Edit the /etc/inetd.conf and place the following pop3 qpopper statement at the front of the file after the info comments and just before the first FTP statement.
pop3 stream tcp nowait root /usr/local/libexec/qpopper qpopper -f /etc/qpopper.conf
Now create the qpopper override config file so it contains the following content:
# This is the qpopper configuration override file
# Mail statistics
# Write info message to log file every time user checks email.
# Uncomment for testing only
#set statistics = true
# Put qpopper in server mode for fast performance
set server-mode = true
# For security purposes do not announce banner showing qpopper version
set shy = true
# Turn on fast updates
set fast-update = true
# Turn off reverse lookup of clients IP address
set reverse-lookup = false
# Put qpopper messages in their own log file.
set log-facility = local2
Since you told qpopper to use local2 for logging in the qpopper configuration override file above, you now have to complete the logging environment.
Add this statement to /etc/syslog.conf:
This log file does not exist, so you must create it.
Now you must set up log rotation. Add this statement to /etc/newsyslog.conf:
/var/log/qpopper.log 600 3 100 * B
You can change the log rotation triggers to whatever you want.
See man newsyslog for info on what they mean.
To activate the changes to /etc/inetd.conf you can reboot or bump the inetd task into re-reading /etc/inetd.conf by kill –HUP pid. You get the pid (IE: process number) by listing the tasks with the ps ax command. Find inetd in the display and the pid number is the number in the left column.

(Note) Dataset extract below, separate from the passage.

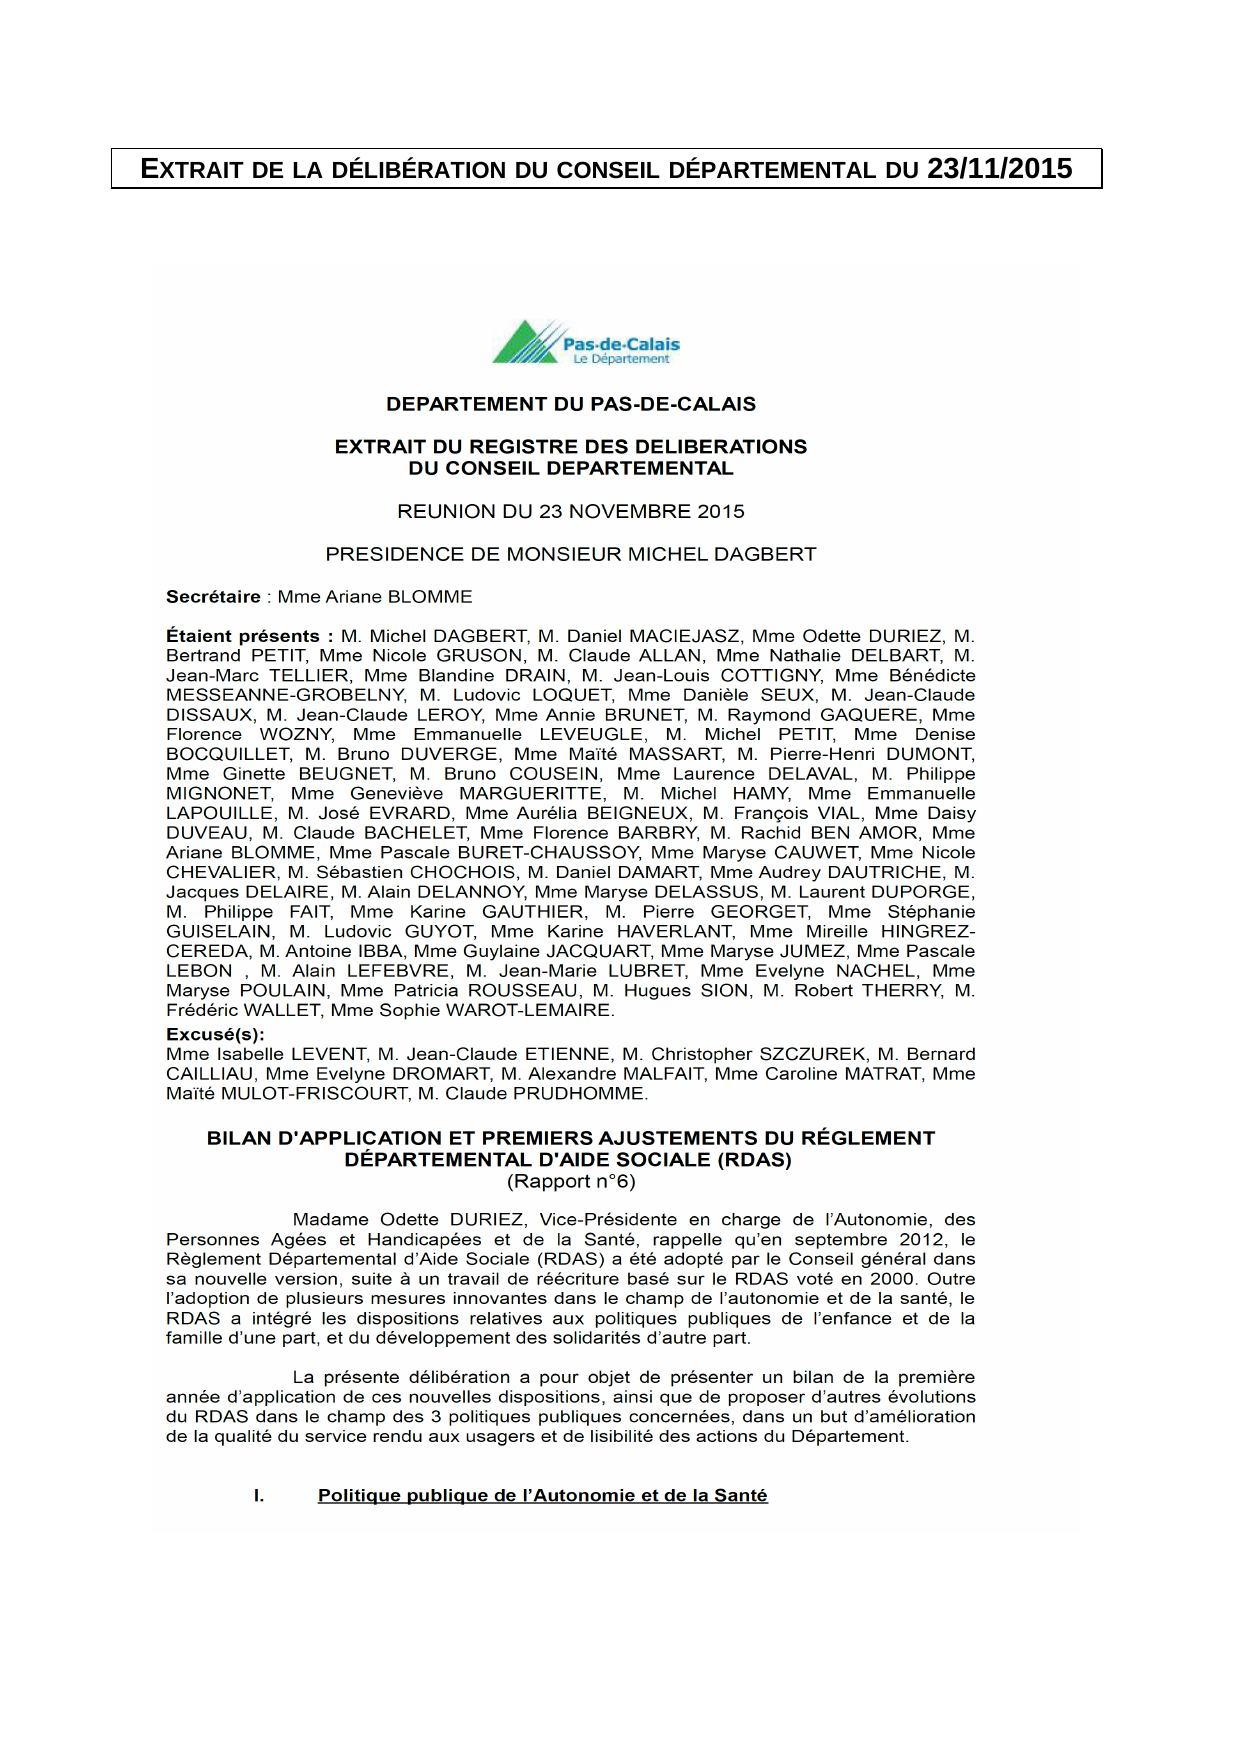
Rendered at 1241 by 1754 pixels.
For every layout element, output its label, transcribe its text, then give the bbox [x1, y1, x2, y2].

To activate the changes to /etc/syslog.conf you can reboot or bump the syslog task into re-reading /etc/syslog.conf by kill –HUP pid. You get the pid (IE: process number) by listing the tasks with ps ax command. Find syslogd in the display and the pid id is the number in the left column.
Installer Note:All users defined on the gateway sendmail server system have to belong to the "mail" group, so the qpopper pop3 server can access the user's sendmail mailbox.
In Outlook click on tools/accounts/add/mail/ to enter a wizard that prompts you to fill in the following fields:
display name = whatever you want to be know by (next button)
email address = email@example.com (next button)
my incoming mail server is = pop3
incoming mail pop3 or imap server = 10.0.10.2
outgoing mail SMTP server = 10.0.10.2 (next button)
You can not use server names here because you do not have a private LAN DNS server to resolve the names to IP addresses, so you use the IP address of the LAN NIC in the FBSD gateway/firewall box.
Account name bob This is the LAN user's account name on the FBSD gateway box.
Password ****** This is the password for the above account name from adduser.
Check mark remember password (next button)
Click on Connect using my Lan (next button)
(finish button) and you return to the account window.
There will be an account named 10.0.10.2 showing. To give this account a meaningful name, highlight 10.0.10.2, click on properties and type over 10.0.10.2 with fbsdjones.com. (apply button) + (ok button). It should be marked as type = default; if not make it so by highlighting it and hitting the default button. Click the close button.
Now create a new email message using Outlook, and send it.
Then click on send/receive to bring it back.
When you sent it, Windows talked to sendmail who received it and put it in bob's mailbox. When you told windows to retrieve the email it used pop3 protocol to talk to qpopper who looked in bob's mailbox, found the email and shipped it to the windows machine that requested it. If in the windows account, properties, advanced tab, delivery section, you check marked the 'leave copy on server' option, then that's just what qpopper did. If you did not have this option check marked them qpopper waited for Outlook to acknowledge it received all the email sent and then qpopper deleted the email from bob's mailbox in sendmail.